In this respect, the term "data warehousing" is a misnomer. The analytics applications that integrated systems are designed for transcend just sticking data in a storehouse. They demand that the data be actively worked--analyzed many times over by pattern-matching algorithms or queried by automated searches. This is the promise of Greenplum, Netezza, and Teradata, not just Exadata. It's also the promise of SAP's HANA technology, which speeds analysis by storing data in memory. SAP says it will deliver a full data warehouse product based on HANA by year's end.

Plug And Play? No Way

Integrated database systems typically require many hours of configuration. "Our target is three days to get up and running," says EMC's Lonergan. IBM's target for its Netezza appliance is 48 hours. Oracle offers similar estimates--one day to set up the Exadata hardware and another day or two to get its software running. However, we've talked with customers that took weeks to tune and tweak the database for peak performance.

Even three days may seem like an eternity to IT teams accustomed to the instant gratification of other classes of appliance, but it's a vast improvement compared with the process of building out conventional database deployments from scratch, a process that can easily take weeks or months.

Physically, database appliances also aren't the simple devices that the name implies. Most VPN or WAN optimization appliances are self-contained boxes that occupy at most a few rack units and perhaps give IT the option of upgrading a switch port or hard drive. In contrast, data warehouse "appliances" may comprise 100 or more separate boxes occupying 10 racks and strung together using high-speed Ethernet or InfiniBand. Most start at a minimum size of one-quarter rack, generally including servers configured either for computing or as storage nodes (at least one of each) and a switch to link them. For example, the Oracle Exadata X2-2 quarter-rack system uses four storage servers and two compute servers to create a system with 96 TB of raw disk capacity and 48 CPU cores.

This is a far cry from one main benefit of pervasive virtualization--namely, consolidating servers and using less physical space in the data center.

The great compensating benefit of this design, however, is scalability: IT can start with a quarter-rack system and plug in new storage or server nodes--or entire racks--as necessary. Again, being able to add on in such a piecemeal fashion is a deviation from what we usually think of as an appliance, but the intention is that each upgrade will be at least as easy as the initial installation. Because of that, some integrated system vendors argue about whether their products should even be called appliances. Phil Francisco, VP of product management at IBM Netezza, says the term is apt. Oracle's Shetler says the company doesn't call Exadata an appliance "because that suggests something that's relatively small or that requires minimal administrative support."

chart: How will the offer of highly integrated software and hardware systems affect your future purchase plans?

Architecture Choices

Whatever they call their products, integrated database vendors can be divided into two categories: those that base their systems on standard x86 hardware and those that make extra tweaks. Teradata and EMC use the same hardware as general purpose computing platforms, while Netezza adds a bit of proprietary wizardry.

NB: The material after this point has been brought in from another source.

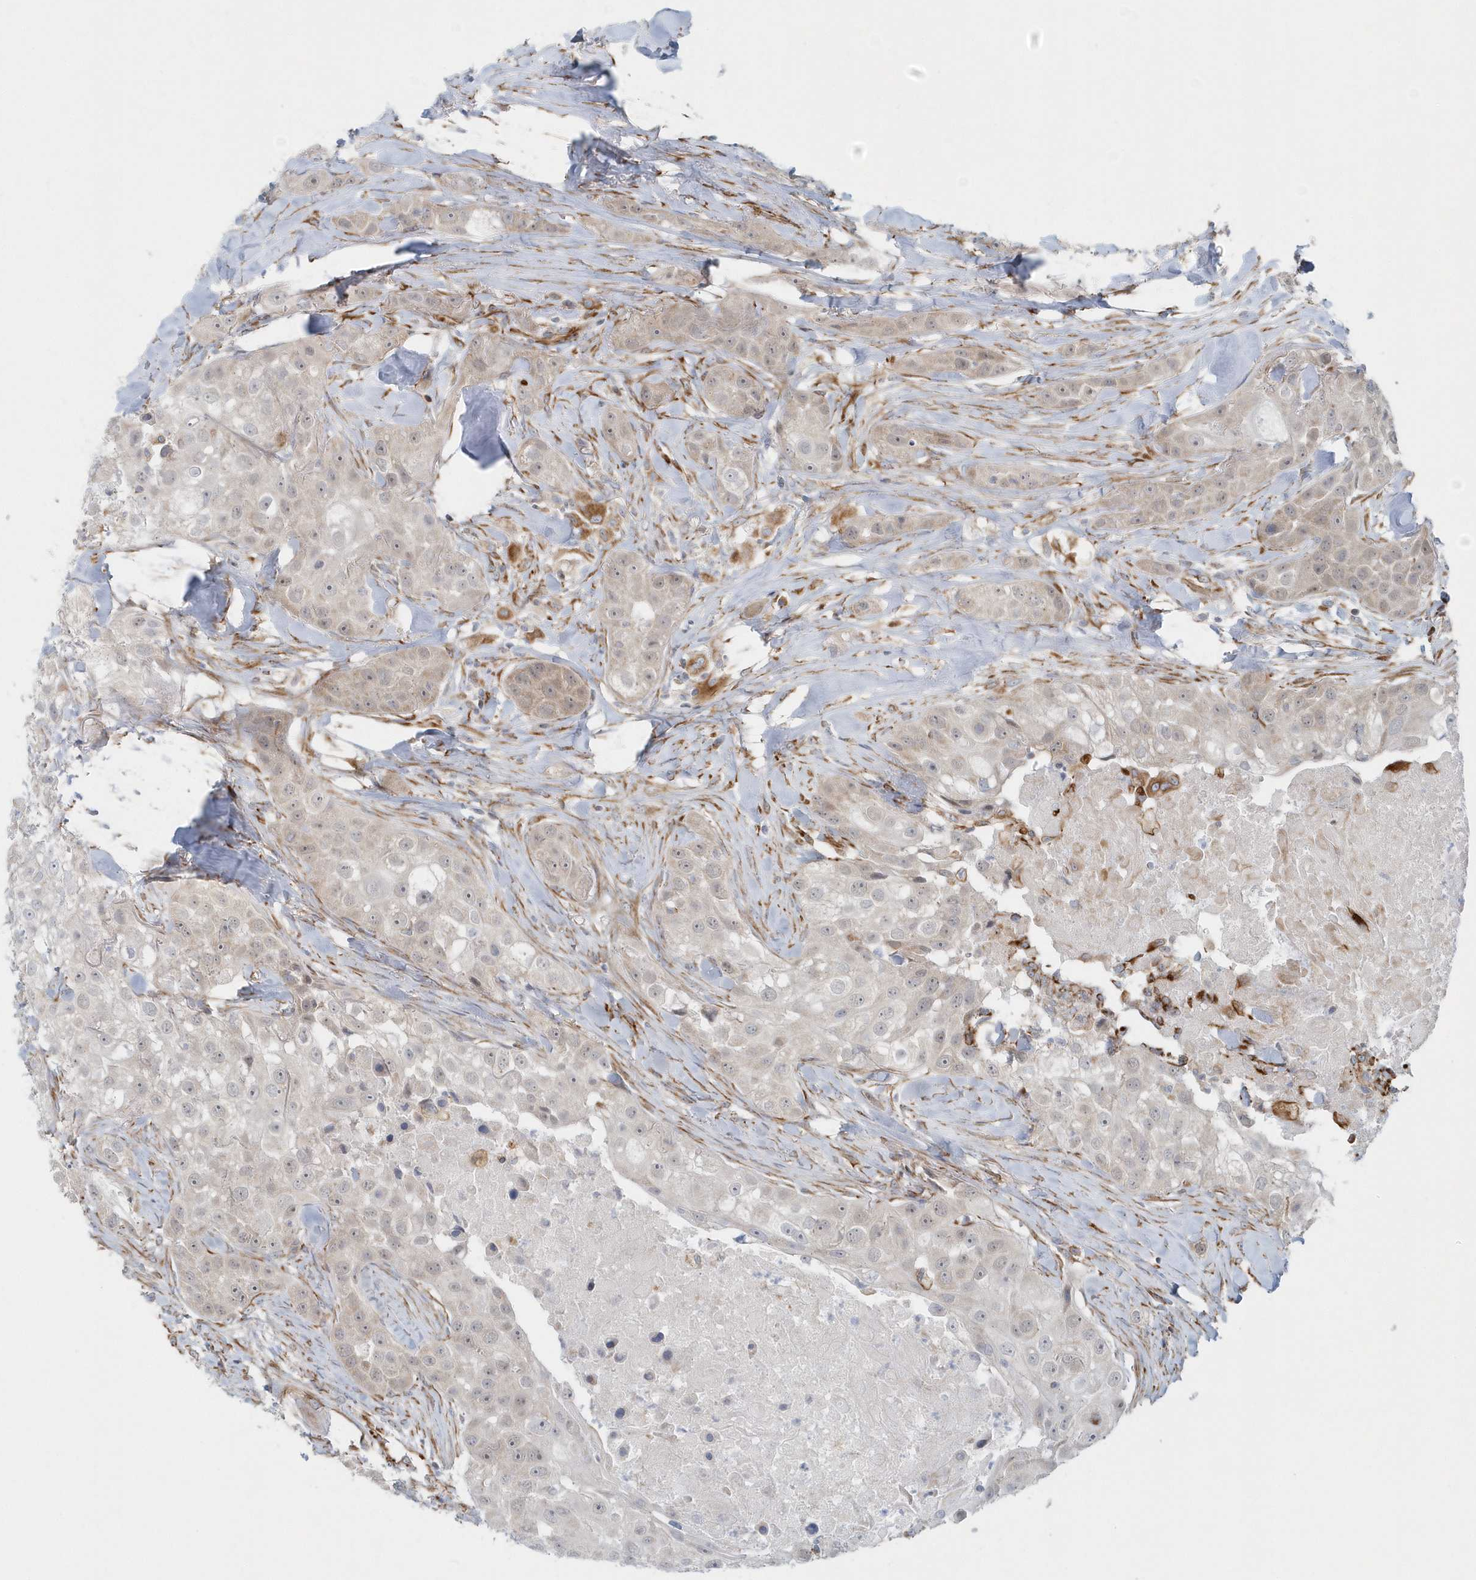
{"staining": {"intensity": "weak", "quantity": "<25%", "location": "cytoplasmic/membranous"}, "tissue": "head and neck cancer", "cell_type": "Tumor cells", "image_type": "cancer", "snomed": [{"axis": "morphology", "description": "Normal tissue, NOS"}, {"axis": "morphology", "description": "Squamous cell carcinoma, NOS"}, {"axis": "topography", "description": "Skeletal muscle"}, {"axis": "topography", "description": "Head-Neck"}], "caption": "Squamous cell carcinoma (head and neck) stained for a protein using IHC shows no expression tumor cells.", "gene": "GPR152", "patient": {"sex": "male", "age": 51}}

IBM Netezza's key innovation is to implement SQL in hardware using custom chips to speed queries. In addition, MPP schemes spread workloads across multiple blades; for example, segments of a SQL query can be processed simultaneously for maximum performance. The whole system is orchestrated by host servers that split processes across blades and manage onboard storage.

In contrast, Oracle's Exadata appliance uses no custom chips and departs from the approach used by most of its competitors in three ways: It runs Oracle 11g database code on storage servers, it adds flash caches that speed data access, and it implements proprietary compression throughout the system. By having Oracle database code on the storage servers, those servers know exactly what to access, cutting the amount of data that needs to be sent over the internal Exadata network and then analyzed. So, instead of scanning the entire database, a query for, say, customers with more than $1 million in purchases can be executed against only the specific tables and blocks of data that are relevant, saving time and speeding useful results.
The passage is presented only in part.